What you return must match the records below character for character, except that no picture appears.

Records from a dataset:
____

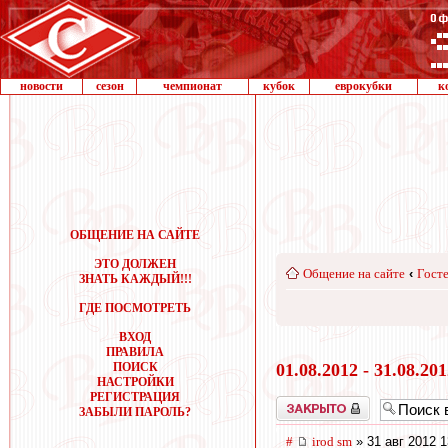
новости
сезон
чемпионат
кубок
еврокубки
к
ОБЩЕНИЕ НА САЙТЕ
ЭТО ДОЛЖЕН
Общение на сайте
‹
Госте
ЗНАТЬ КАЖДЫЙ!!!
ГДЕ ПОСМОТРЕТЬ
ВХОД
ПРАВИЛА
ПОИСК
01.08.2012 - 31.08.20
НАСТРОЙКИ
РЕГИСТРАЦИЯ
Закрыто
ЗАБЫЛИ ПАРОЛЬ?
#
irod sm
» 31 авг 2012 1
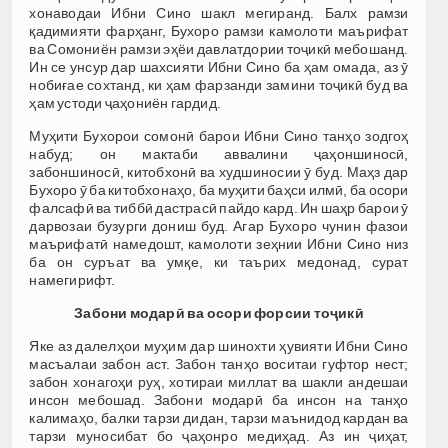
хонаводаи Ибни Сино шакл мегиранд. Балх рамзи
қадимияти фарҳанг, Бухоро рамзи камолоти маърифат
ва Сомониён рамзи эҳёи давлатдории тоҷикӣ мебошанд.
Ин се унсур дар шахсияти Ибни Сино ба ҳам омада, аз ӯ
нобиғае сохтанд, ки ҳам фарзанди замини тоҷикӣ буд ва
ҳам устоди ҷаҳониён гардид.
Муҳити Бухорои сомонӣ барои Ибни Сино танҳо зодгоҳ
набуд; он мактаби аввалини ҷаҳоншиносӣ,
забоншиносӣ, китобхонӣ ва худшиносии ӯ буд. Маҳз дар
Бухоро ӯ ба китобхонаҳо, ба муҳити баҳси илмӣ, ба осори
фалсафӣ ва тиббӣ дастрасӣ пайдо кард. Ин шаҳр барои ӯ
дарвозаи бузурги дониш буд. Агар Бухоро чунин фазои
маърифатӣ намедошт, камолоти зеҳнии Ибни Сино низ
ба он суръат ва умқе, ки таърих медонад, сурат
намегирифт.
Забони модар
ӣ
ва
осори
форсии
то
ҷ
ик
ӣ
Яке аз далелҳои муҳим дар шинохти ҳувияти Ибни Сино
масъалаи забон аст. Забон танҳо воситаи гуфтор нест;
забон хонагоҳи руҳ, хотираи миллат ва шакли андешаи
инсон мебошад. Забони модарӣ ба инсон на танҳо
калимаҳо, балки тарзи дидан, тарзи маънидод кардан ва
тарзи муносибат бо ҷаҳонро медиҳад. Аз ин ҷиҳат,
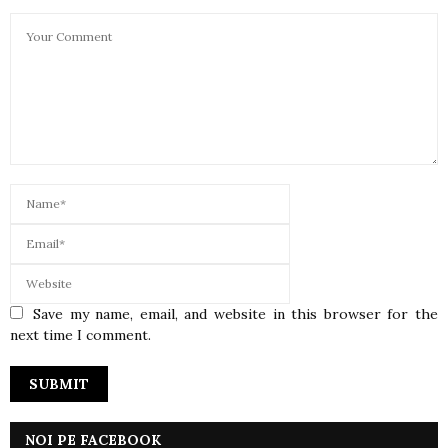
Save my name, email, and website in this browser for the
next time I comment.
NOI PE FACEBOOK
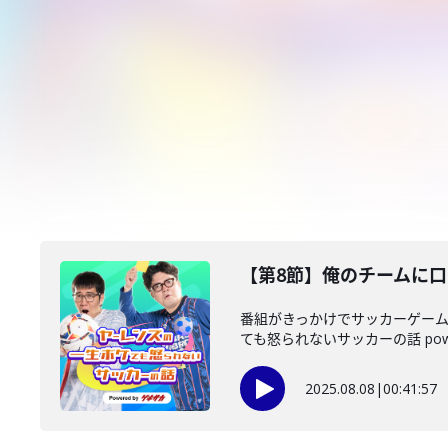
【第8節】俺のチームに
番組がきっかけでサッカーゲーム
ても怒られないサッカーの話 powere
2025.08.08
|
00:41:57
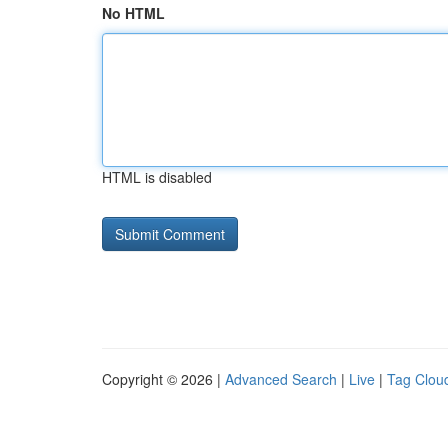
No HTML
HTML is disabled
Copyright © 2026 |
Advanced Search
|
Live
|
Tag Clou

____

### Answer
новости
сезон
чемпионат
кубок
еврокубки
к
ОБЩЕНИЕ НА САЙТЕ
ЭТО ДОЛЖЕН
Общение на сайте
‹
Госте
ЗНАТЬ КАЖДЫЙ!!!
ГДЕ ПОСМОТРЕТЬ
ВХОД
ПРАВИЛА
ПОИСК
01.08.2012 - 31.08.20
НАСТРОЙКИ
РЕГИСТРАЦИЯ
Закрыто
ЗАБЫЛИ ПАРОЛЬ?
#
irod sm
» 31 авг 2012 1
хонаводаи Ибни Сино шакл мегиранд. Балх рамзи
қадимияти фарҳанг, Бухоро рамзи камолоти маърифат
ва Сомониён рамзи эҳёи давлатдории тоҷикӣ мебошанд.
Ин се унсур дар шахсияти Ибни Сино ба ҳам омада, аз ӯ
нобиғае сохтанд, ки ҳам фарзанди замини тоҷикӣ буд ва
ҳам устоди ҷаҳониён гардид.
Муҳити Бухорои сомонӣ барои Ибни Сино танҳо зодгоҳ
набуд; он мактаби аввалини ҷаҳоншиносӣ,
забоншиносӣ, китобхонӣ ва худшиносии ӯ буд. Маҳз дар
Бухоро ӯ ба китобхонаҳо, ба муҳити баҳси илмӣ, ба осори
фалсафӣ ва тиббӣ дастрасӣ пайдо кард. Ин шаҳр барои ӯ
дарвозаи бузурги дониш буд. Агар Бухоро чунин фазои
маърифатӣ намедошт, камолоти зеҳнии Ибни Сино низ
ба он суръат ва умқе, ки таърих медонад, сурат
намегирифт.
Забони модар
ӣ
ва
осори
форсии
то
ҷ
ик
ӣ
Яке аз далелҳои муҳим дар шинохти ҳувияти Ибни Сино
масъалаи забон аст. Забон танҳо воситаи гуфтор нест;
забон хонагоҳи руҳ, хотираи миллат ва шакли андешаи
инсон мебошад. Забони модарӣ ба инсон на танҳо
калимаҳо, балки тарзи дидан, тарзи маънидод кардан ва
тарзи муносибат бо ҷаҳонро медиҳад. Аз ин ҷиҳат,
Save my name, email, and website in this browser for the
next time I comment.
NOI PE FACEBOOK
【第8節】俺のチームに
番組がきっかけでサッカーゲーム
ても怒られないサッカーの話 powere
2025.08.08
|
00:41:57
No HTML
HTML is disabled
Copyright © 2026 |
Advanced Search
|
Live
|
Tag Clou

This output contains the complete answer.